Mies van der Rohe’s German Pavilion

The International Style was the name chosen to describe the modernist architecture of the 1920s and early 30s, when the work of architects such as Mies van der Rohe, Walter Gropius and Le Corbusier was exhibited in New York in 1932. Their architecture of free planning and their aesthetic of functionalism became highly influential and seemed to sum up the ideals of modern architects in the decades before and after the Second World War.

By the end of the 1920s the most adventurous architects had evolved a way of building that became symbolic of what was progressive and new in 20th-century design. Modern communications meant that this way of building was international—buildings in California could look similar to those in Europe or Australia. It is not surprising that this architecture became known as the International Style.

The MoMA exhibition

The most famous early use of the term “International Style” was in 1932, when the writer Henry-Russell Hitchcock and architect Philip Johnson curated the International Exhibition of Modern Architecture at New York’s Museum of Modern Art (MoMA). The book they produced to accompany the exhibition was called The International Style.

Hitchcock and Johnson’s exhibition contained many of the key buildings of the 1920s: villas in France designed by Le Corbusier, the German Bauhaus designed by Walter Gropius, houses in Holland by J.J.P. Oud and buildings by Erich Mendelsohn and Mies van der Rohe. In some ways these structures were very diverse—Oud’s workers’ houses, for example, looked very different from a large department store by Mendelsohn. But seen together, several key features emerged.


Five points of a new architecture

Le Corbusier outlined five key points that were characteristic of the new architecture as he saw it, exemplified in his Villa Savoye (below).

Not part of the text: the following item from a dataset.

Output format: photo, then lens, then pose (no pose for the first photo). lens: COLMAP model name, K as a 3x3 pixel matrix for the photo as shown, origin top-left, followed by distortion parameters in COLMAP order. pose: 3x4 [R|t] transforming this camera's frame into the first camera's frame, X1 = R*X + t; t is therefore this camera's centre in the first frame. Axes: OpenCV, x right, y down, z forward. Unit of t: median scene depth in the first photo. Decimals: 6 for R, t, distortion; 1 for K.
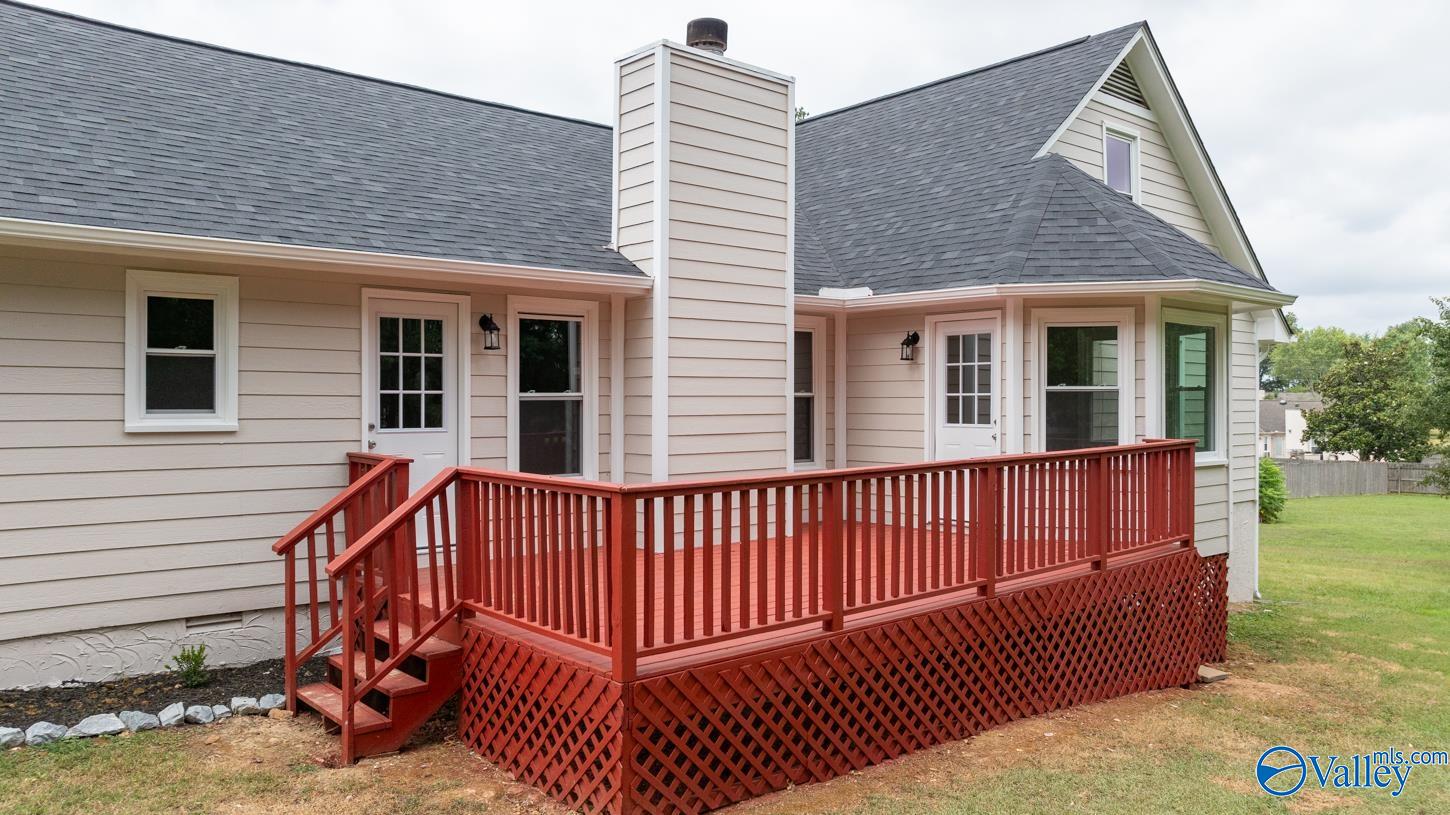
lens RADIAL K [[1030.2, 0, 719.6], [0, 1030.2, 410.4], [0, 0, 1]] dist [-0.013722, -0.008814]
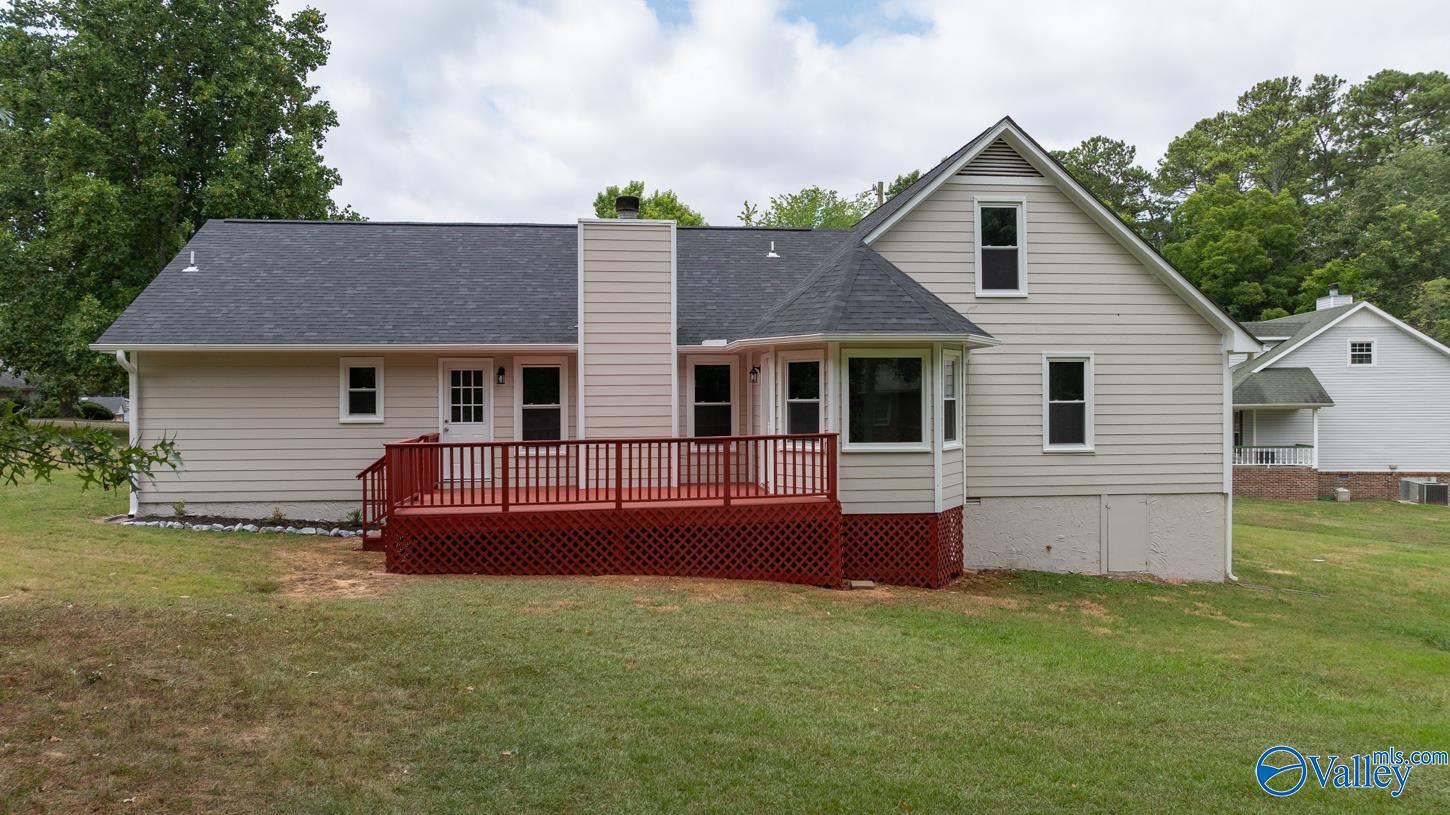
lens RADIAL K [[1030.2, 0, 728.6], [0, 1030.2, 399.3], [0, 0, 1]] dist [-0.013722, -0.008814]
pose [[0.828476, -0.004854, -0.560003, 1.354916], [0.000988, 0.999974, -0.007205, -0.014108], [0.560023, 0.005416, 0.828459, -0.461306]]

  • Raising the building on pilotis, so that the main structure seems to “float” above the ground.
  • The provision of a roof garden.
  • The “free plan.” In a free plan, and with the structure held up by the pilotis, rooms and interior spaces could be arranged as function dictated, without the need to include structural walls.
  • The “free façade.” With rooms arranged at will, the façade could take whatever form function dictated. Walls did not need to be structural because the pilotis carried the weight of floors and roof.
  • The use of strip windows to admit plenty of light.
Villa Savoye
Villa Savoye

Features of the style

Key features included the use of concrete, steel and glass, the rejection of ornament, asymmetry and truth to materials. International Style buildings also tended to show an interest in volume rather than mass. In other words, in rejecting thick, load-bearing walls the buildings felt light and transparent, and a far cry from the massive qualities of a castle or an Arts and Crafts house. But the volumes, the spaces inside the building, were meticulously worked out and artfully defined by partition walls, screens and windows.

This quality of lightness and transparency was especially powerful. Architects exploited the way in which steel and concrete structures could be held above the ground on pillars (or “pilotis” as they became known), and the way in which cantilevered structures could make upper stories seem to float in space. Generous windows enhanced this effect of lightness, too.

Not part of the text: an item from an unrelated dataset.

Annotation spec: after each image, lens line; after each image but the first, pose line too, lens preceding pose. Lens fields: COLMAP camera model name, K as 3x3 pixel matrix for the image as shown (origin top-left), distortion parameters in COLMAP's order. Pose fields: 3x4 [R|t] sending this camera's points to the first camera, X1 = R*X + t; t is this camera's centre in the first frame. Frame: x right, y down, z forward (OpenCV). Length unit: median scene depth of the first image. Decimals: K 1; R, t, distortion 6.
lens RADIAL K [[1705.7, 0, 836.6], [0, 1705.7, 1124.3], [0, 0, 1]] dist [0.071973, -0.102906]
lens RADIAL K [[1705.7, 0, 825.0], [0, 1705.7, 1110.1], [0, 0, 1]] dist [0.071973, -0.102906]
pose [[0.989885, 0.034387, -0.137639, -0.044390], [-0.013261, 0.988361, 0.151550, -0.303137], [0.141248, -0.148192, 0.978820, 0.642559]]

These buildings could also be international in another way. Architects such as Walter Gropius were keen to embrace the possibilities of machine-made components. At the Bauhaus (see Bauhaus), students learned to make high-quality designs that could be mass produced. Factory-made components of a building, from girders to door handles, could be reproduced in any place where the right production facilities existed, so buildings were no longer tied to local traditions, materials and construction techniques.

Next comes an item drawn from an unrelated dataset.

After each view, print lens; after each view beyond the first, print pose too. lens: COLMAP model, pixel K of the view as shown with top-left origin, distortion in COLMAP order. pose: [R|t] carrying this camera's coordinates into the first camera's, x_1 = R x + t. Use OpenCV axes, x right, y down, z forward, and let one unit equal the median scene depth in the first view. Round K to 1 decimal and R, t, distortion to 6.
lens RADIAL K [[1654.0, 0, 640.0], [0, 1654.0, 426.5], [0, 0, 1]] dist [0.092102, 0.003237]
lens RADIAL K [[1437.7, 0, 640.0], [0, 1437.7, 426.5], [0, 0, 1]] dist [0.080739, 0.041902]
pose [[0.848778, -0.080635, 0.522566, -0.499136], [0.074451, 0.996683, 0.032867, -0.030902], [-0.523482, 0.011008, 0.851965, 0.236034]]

“… architecture is a social art related to the life of the people it serves, not an academic exercise in applied ornament.” J.M. Richards, An Introduction to Modern Architecture

Functionalism

Modernist architecture was wedded to the notion that “form follows function,” so architects were encouraged to work “outward” from the specific requirements of a building’s users, creating the spaces that would best meet these needs. The exterior appearance of the building—its shape, the arrangement of the façades and so on—would follow on from this, which is why modernist buildings are often asymmetrical.


Planning on a grid

When working according to the “five points,” architects laid out the pilotis at regular intervals, to form a structural grid. This was just one example of grid planning, a system that was used widely by 20th-century architects. This type of planning could be a structural device—a way of enabling builders to use standard components, such as wall panels of the same size—or simply a discipline to create an ordered plan. Grid planning was frequently used for industrial buildings so that concrete frameworks and similar items could be made to standard sizes and building became a task of assembling components.


However, architects of the caliber of Le Corbusier and Mies van der Rohe were highly
visually aware, and sought to make the exteriors of their buildings carefully composed
and balanced, even when they were not symmetrical. This fact gives many modernist
buildings, such as Le Corbusier’s villas, a studied elegance.

An attractive package

By ignoring styles such as expressionism (see Expressionism)
and the works of major individual (and individualist) architects, such as Frank Lloyd
Wright, Hitchcock and Johnson defined a style of modern architecture. It was an
attractive package and, because it included the work of architects of renown, it inspired
many followers. The fact that its ideas could be wrapped in pithy, memorable phrases—
such as “form follows function” and Le Corbusier’s “a house is a machine for living
in”—made it accessible and easy to publicize, too. As a result, the International Style
was influential in the 1930s and remained so after the Second World War.